As I understand, malloc is not an option.
Write a couple of functions to a) get a random integer (strings length), and b)a random char.
Then use those to build your random string.
For example:
//pseudocode
static char random_string[MAX_STRING_LEN];
char *getRandomString()
{
unsigned int r = random_number();
for (i=0;i<r;i++){
random_string[i] = random_char();
}
random_string[r-1] = '\0';
}
If you are not allowed to use malloc you'll have to declare an array that can be the maximum possible size at file scope and fill it with random characters.
#define MAX_RANDOM_STRING_LENGTH 1024
char RandomStringArray[MAX_RANDOM_STRING_LENGTH];
char *getRandomString(size_t length)
{
if( length > ( MAX_RANDOM_STRING_LENGTH - 1 ) ) {
return NULL; //or handle this condition some other way
} else {
// fill 'length' bytes in RandomStringArray with random characters.
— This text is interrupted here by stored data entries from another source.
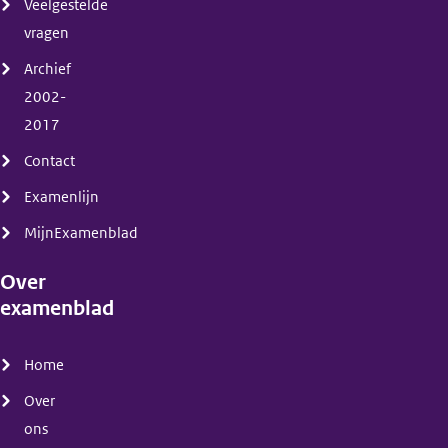
Veelgestelde
vragen
Archief
2002-
2017
Contact
Examenlijn
MijnExamenblad
Over
examenblad
(menu)
Home
Over
ons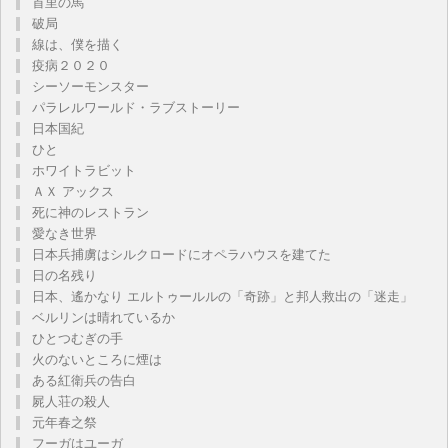
首里の馬
破局
線は、僕を描く
疫病２０２０
シーソーモンスター
パラレルワールド・ラブストーリー
日本国紀
ひと
ホワイトラビット
ＡＸ アックス
死に神のレストラン
愛なき世界
日本兵捕虜はシルクロードにオペラハウスを建てた
日の名残り
日本、遙かなり エルトゥールルの「奇跡」と邦人救出の「迷走」
ベルリンは晴れているか
ひとつむぎの手
火のないところに煙は
ある紅衛兵の告白
屍人荘の殺人
元年春之祭
フーガはユーガ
RandomStringArray[length] = '\0';
return &RandomStringArray[0];
}
}
int main()
{
char *string = getRandomString(100);
printf("Random string is: %s\n", string);
return 0;
}
Both of your examples are returning pointers to local variables - that's generally a no-no. You won't be able to create memory for your caller to use without malloc(), which isn't defined in stdio.h, so I guess your only option is to make word static or global, unless you can declare it in main() and pass the pointer to your random string function to be filled in. How are you generating random numbers with only the functions in stdio.h?